Do you ever need to escape from the comfort of your own office in order to actually get some work done?
This happens to me regularly; while I love my space on campus with its cool, repurposed laboratory cabinet full of Muppet figurines; electric kettle with a selection of coffee and tea; and window out onto a squirrel’s paradise of trees, sometimes all that coziness can be distracting.
And that doesn’t include the knocks on the door from students, colleagues, and random strangers fishing for a language tutor or trying to buy textbooks. I love visitors, but they are also my downfall. It doesn’t take much to pull me from revising an article to go grab a coffee or look over an essay.
That’s why the Writing Center’s faculty writing space in Cate 4, Rm. 134, is my favorite campus resource. It’s OU’s best-kept secret (which is why I’ve buried it in the fourth paragraph of this post), and it has been the key to my scholarly productivity this year.
I first found out about the Faculty Writing Space through a writing group I joined during my first semester at OU. Though our numbers have dwindled and we are now writing partners, my pal Sandy and I continue to meet there every Wednesday morning. Even if it’s only an hour a week, the cloistered time I dedicate to my laptop in the Faculty Writing Space has sometimes, in the busiest weeks of the semester, been the only attention my poor book manuscript has received.
The space has beautiful works of art, a couple of tables and comfortable desk chairs, several coffee makers with a variety of roasts to choose from, and bright windows. There is a seemingly endless supply of granola bars, hand sanitizer, Kleenex, notepads, and pens, everything a writer could need. If you really need to procrastinate there are numerous writing guides to peruse. The space is really not unlike my own office, but for an important difference: no one knows about it.

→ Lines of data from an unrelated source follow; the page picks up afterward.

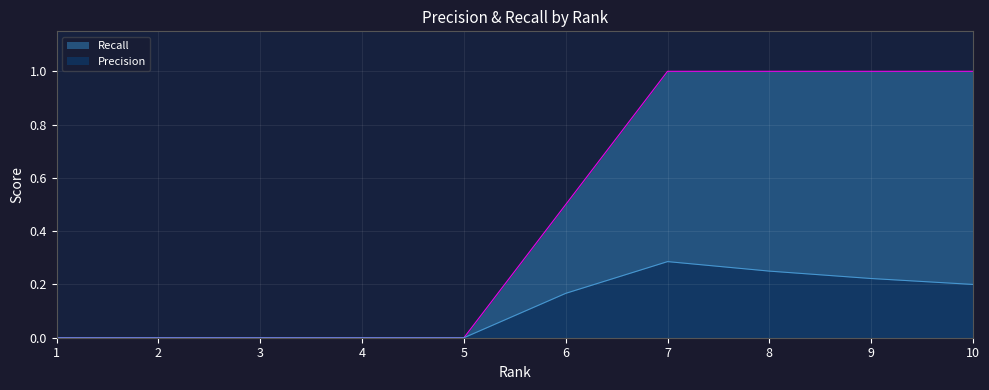

How many Recall values are between 0 and 1?

10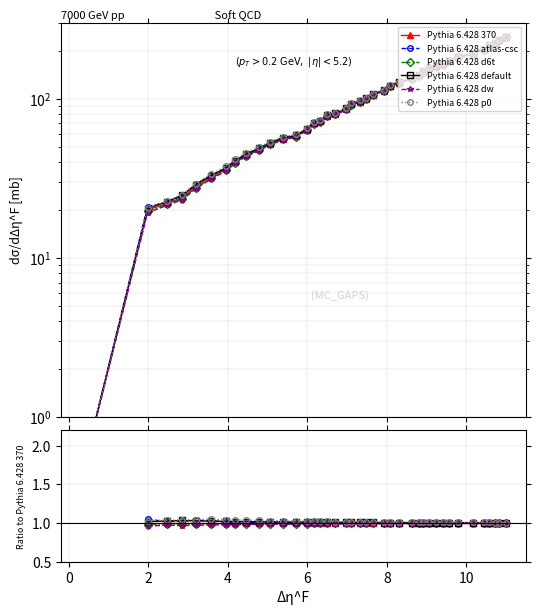

What are all the series names shown in the legend?

Pythia 6.428 370, Pythia 6.428 atlas-csc, Pythia 6.428 d6t, Pythia 6.428 default, Pythia 6.428 dw, Pythia 6.428 p0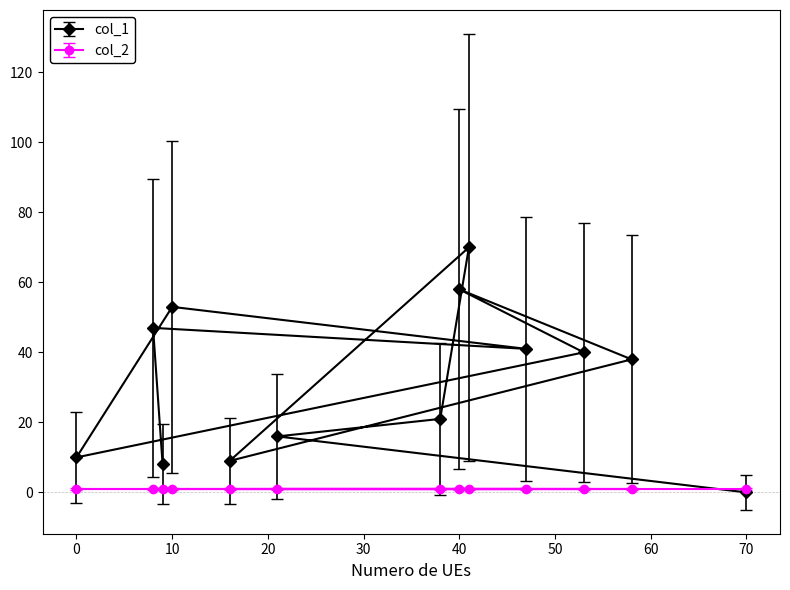

Is it true that col_1 equals 58 at 40?

True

None of my favorite people can find me there and distract me with the welcome sight of their faces. And even the odd wanderer can’t accidentally stumble in to ask whether I will excuse him from his French exam next week (Jamais!) because — and here’s the best part —
there’s a passcode on the door.
Doing my part to keep Norman’s best-kept secret, I’ll let you contact the Writing Center to get the door code yourself; but, against my own selfishness, I highly recommend you do. And if you can figure out how to work the printer in there I’ll make you a cup of coffee and promise not to distract you.